-
Russell Mickler, Principal Consultant, has over 17 years of professional experience leading and managing IT organizations.
World’s Largest PPI Theft Announced Yesterday
Written on March 29, 2007
Leave a Comment
|
The largest exposure of personal private information (PPI), affecting 45.7 million consumer credit card numbers, was reported by the Framingham, Mass.-based retail giant TJX Companies, Inc.
The exposure was released in their quarterly SEC filing and announced by the Boston Globe last night, although the incidents happened in December 2006; the gag on the press was requested by law enforcement trying to investigate the crime. Within the filing, the company also indicated that “a relatively small number” (455,000) customers’ driver’s licenses and other PPI was stollen as a result of the release.
TJX said the attacker exploited a flaw in their computer network that handles credit, debit, check, and merchandising return transactions for its stores TJ Maxx, Marshalls, HomeGoods, TJX Bob’s Stores, and AJ Wright stores in the US and Puerto Rico, Ireland, and the UK; Winners and HomeSense stores in Canada.
A special helpline is in place for TJX customers who have questions about the data breach.

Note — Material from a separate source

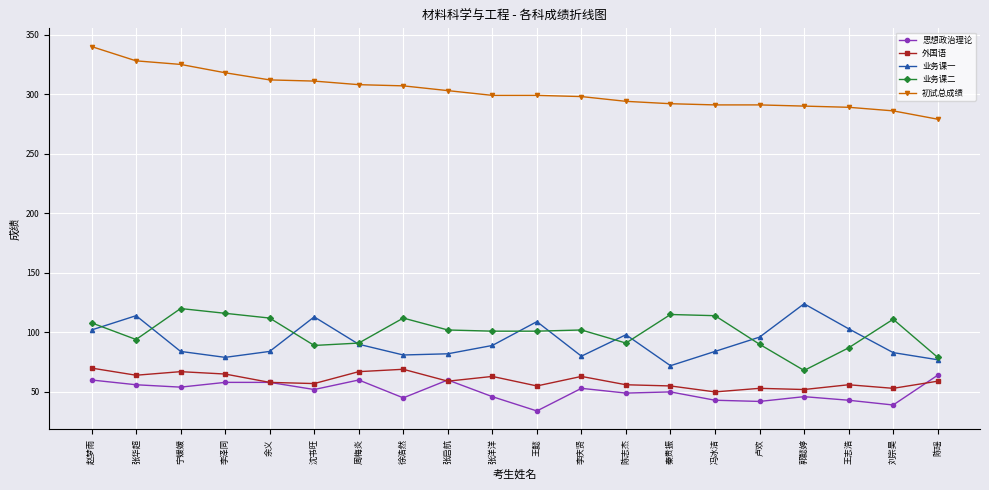

What is the smallest value displayed?

34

Customers may reach the helpline toll-free at 866-484-6978 in the United States, 866-903-1408 in Canada, and 0800 77 90 15 in the United Kingdom and Ireland.
Ironically, Mass. is one of the 19 states in the US that does not have a data breach notification or information system security law in place to protect consumer PPI; a bill was first introduced last year by Rep. Michael Costello, a Democrat in the Massachusetts House of Representatives, to address this problem but it was shelved last year while lawmakers took up healthcare and other issues. This means that, unlike 31 other states, TJX is not under any obligation to announce the breach to end consumers nor is it considered a federal or state crime to “accidentally” release 45.7 million credit card records. Consumers are left to fend for themselves, capable only of filing a civil tort for damages individually against TJX should the breach be proven to be consequential and material.